Le président de la transition, le Général Mamadi Doumbouya, a signé un décret instituant une Direction générale des élections. Placée sous la tutelle du ministère de l’Administration du Territoire et de la Décentralisation (MATD), cette nouvelle structure est chargée de l’organisation des processus électoraux dans le pays.
Cette décision suscite d’ores et déjà des réactions au sein de l’opinion publique. Parmi les premières voix à s’exprimer, celle de Maître Mohamed Traoré, ancien membre du Conseil National de la Transition (CNT), qui n’a pas manqué de critiquer la démarche. Selon lui, « il vaut mieux s’abstenir d’organiser des élections coûteuses aux résultats déjà prévisibles », remettant en cause à la fois la transparence et la pertinence d’un tel investissement en cette période de transition.
De la base au sommet, une administration publique totalement politisée et partisane, des administrateurs qui organisent ou participent aux manifestations de soutien à la candidature du Président de la Transition et se comportent comme des militants d’un parti politique, cela pose déjà un véritable problème en terme de sincérité et de crédibilité des prochaines élections.
Si, en plus de cela, c’est une direction placée sous l’autorité du ministre en charge de l’Administration du Territoire, qui aura pour mission d’organiser ces élections, on peut dire que la boucle est en passe d’être totalement et définitivement bouclée. Ce serait simplement la consécration de la règle « juge et partie ».
Pour éviter cette situation, l’avant-projet de constitution prévoyait, parmi les institutions d’appui à la gouvernance démocratique, « un organe technique indépendant en charge de la gestion des élections ». On ne sait pas ce qu’il en est aujourd’hui dans le projet de constitution qui sera soumis au référendum.
Le parlement de transition pensait pouvoir apporter ainsi une réponse à cette question cruciale de l’organisation des élections en Guinée.
En effet, la Guinée n’est pas le Sénégal où les élections sont organisées par le ministre en charge de l’Intérieur sans qu’il n’y ait le moindre doute au sujet de leur sincérité.
À cette allure, il vaudrait mieux faire comme le Mali et le Niger en se passant d’élections qui vont coûter de l’argent pour des résultats connus à l’avance. Il suffirait, pour cela, de réunir des « forces vives de la Nation » qui vont, au terme de « leurs assises », recommander un mandat de 5 à 7 ans renouvelable pour le Président de la Transition. On aurait ainsi fait l’économie d’élections qui, dans tous les cas, aboutiraient immanquablement à un scénario qui se met en place depuis un certain temps déjà.

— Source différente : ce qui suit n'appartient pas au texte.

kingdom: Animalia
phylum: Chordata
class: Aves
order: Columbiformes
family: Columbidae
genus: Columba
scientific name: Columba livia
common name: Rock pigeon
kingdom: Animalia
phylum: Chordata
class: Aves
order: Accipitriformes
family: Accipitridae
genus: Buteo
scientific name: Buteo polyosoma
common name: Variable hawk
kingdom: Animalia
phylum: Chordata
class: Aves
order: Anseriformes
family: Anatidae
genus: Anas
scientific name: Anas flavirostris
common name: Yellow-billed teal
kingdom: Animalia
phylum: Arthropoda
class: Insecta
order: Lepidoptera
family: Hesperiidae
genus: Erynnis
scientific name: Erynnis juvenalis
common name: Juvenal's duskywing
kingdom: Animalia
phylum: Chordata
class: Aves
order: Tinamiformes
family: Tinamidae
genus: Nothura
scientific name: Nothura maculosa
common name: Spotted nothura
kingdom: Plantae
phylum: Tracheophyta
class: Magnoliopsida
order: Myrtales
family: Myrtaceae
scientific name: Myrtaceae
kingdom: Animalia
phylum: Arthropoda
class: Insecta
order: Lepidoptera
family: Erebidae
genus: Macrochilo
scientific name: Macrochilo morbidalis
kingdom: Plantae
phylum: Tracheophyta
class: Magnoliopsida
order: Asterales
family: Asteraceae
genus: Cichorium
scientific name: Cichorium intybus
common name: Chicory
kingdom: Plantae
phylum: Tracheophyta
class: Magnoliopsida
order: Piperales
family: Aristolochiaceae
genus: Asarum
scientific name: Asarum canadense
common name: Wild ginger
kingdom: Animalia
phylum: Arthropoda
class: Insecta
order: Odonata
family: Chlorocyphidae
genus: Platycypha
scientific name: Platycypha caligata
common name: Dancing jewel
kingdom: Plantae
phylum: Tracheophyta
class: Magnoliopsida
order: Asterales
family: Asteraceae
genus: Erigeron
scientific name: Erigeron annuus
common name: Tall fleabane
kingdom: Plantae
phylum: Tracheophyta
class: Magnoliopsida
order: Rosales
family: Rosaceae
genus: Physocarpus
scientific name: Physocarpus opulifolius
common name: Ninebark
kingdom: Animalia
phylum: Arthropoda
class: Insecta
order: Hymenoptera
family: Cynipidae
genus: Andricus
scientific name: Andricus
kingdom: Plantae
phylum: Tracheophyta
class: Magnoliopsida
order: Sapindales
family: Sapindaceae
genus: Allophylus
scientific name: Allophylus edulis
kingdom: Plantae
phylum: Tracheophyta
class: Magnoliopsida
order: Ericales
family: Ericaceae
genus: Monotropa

Par ailleurs, dans le contexte et les conditions actuels, on peut bien se demander quel est le parti politique qui prendrait part à une élection si ce n’est pas dans le but de valider et surtout de légitimer un processus qui a toujours manqué d’inclusion.
Dans tous les cas, ces rappels et observations ne servent plus à grand-chose apparemment. Le train est lancé et rien ne semble pouvoir l’arrêter »
Cette sortie traduit les préoccupations d’une partie de la société civile sur l’indépendance réelle du processus électoral et sur les priorités du moment, dans un contexte où la situation socio-économique demeure fragile.